Book by Rosamond Siemon

The Mayne Inheritance is a non-fiction narrative written by Queensland author Rosamond Siemon. It was first published in 1997 by University of Queensland Press, and a new edition with updated information was issued by the same publisher in 2003. The book won the Brisbane City Council's One Book One Brisbane competition in 2003.

==Plot and themes==
The Mayne Inheritance tells the story of Patrick Mayne, a young man who migrated to Australia from his impoverished background in County Tyrone, Ireland in 1841. He was born in Cookstown, County Tyrone, Ireland on 23 December 1823. He soon moved to the infant town of Brisbane where he found work as a slaughterman in an abattoir. In 1848 a sawyer, Robert Cox, was savagely murdered at Kangaroo Point and a considerable amount of money was presumed to have been stolen.

The next year, Patrick Mayne married and, despite being a poorly paid labourer, bought his own butcher's shop in what is now Brisbane's central business district. He then expanded his business empire through investing cleverly and soon became one of Brisbane's richest men. Patrick became one of the aldermen on the first Brisbane Municipal Council in 1859.

He died in 1865 from an unspecified illness. According to the book, it was widely believed that, during his dying days, he confessed to the murder of Robert Cox. He left behind a widow and five children who had to survive in a hostile colonial environment which ostracised them for being the children of a supposedly confessed murderer. The second half of the book deals mainly with the lives of these children, none of whom married, and in particular James O'Neil Mayne who used the wealth inherited from his father to become a philanthropist. His most notable deed was funding the purchase of 270 acre of land at St Lucia for the University of Queensland. This spacious riverside site is still the main campus of the university. The Pinjarra Hills campus was also a component of the philanthropy.

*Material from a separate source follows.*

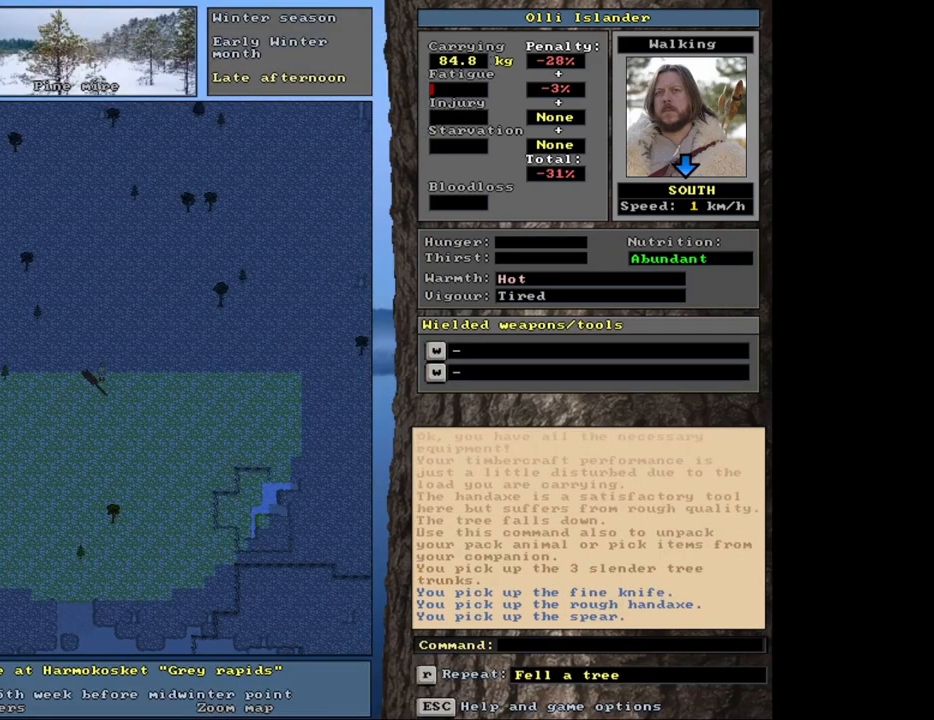
{"keys": ["ctrl_l"], "mouse": [], "events": [[200, "ctrl_l", "down"]]}
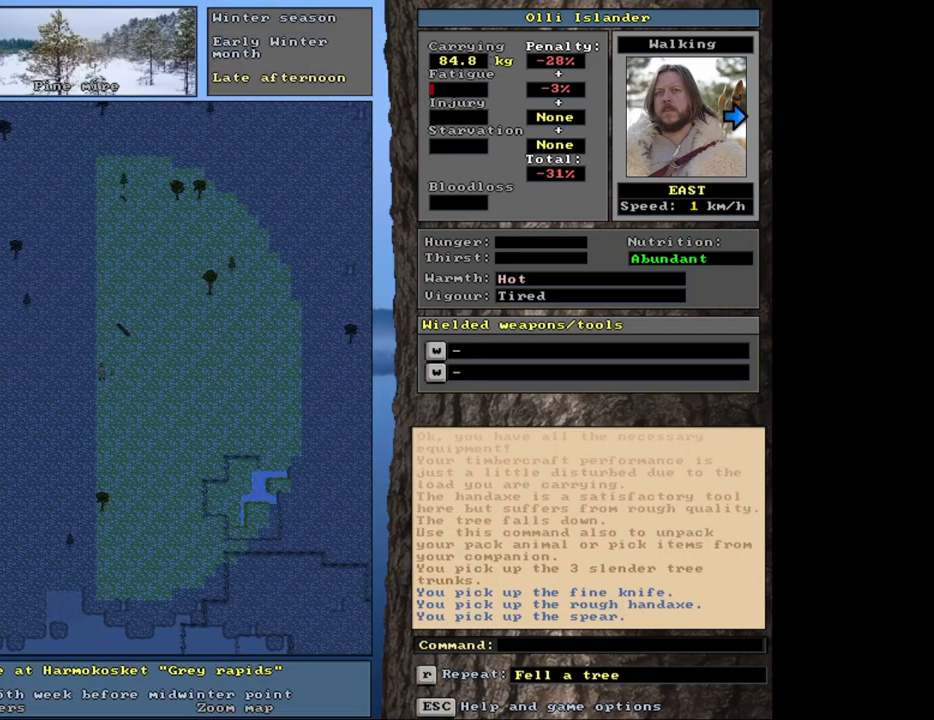
{"keys": ["ctrl_l"], "mouse": [], "events": []}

The story of The Mayne Inheritance spans nearly a century, from Patrick's arrival in Australia in the 1840s to the death of his last surviving child, Mary Emelia Mayne, in 1940, at the age of 81. The narrative takes place within the context of Brisbane's history, and the reader is also taken on the journey of Brisbane's transformation from an isolated colonial hamlet to a major Australian city.

==Adaptations==
The book was adapted for the stage by Errol O'Neill and premiered at Brisbane's La Boite Theatre in 2004.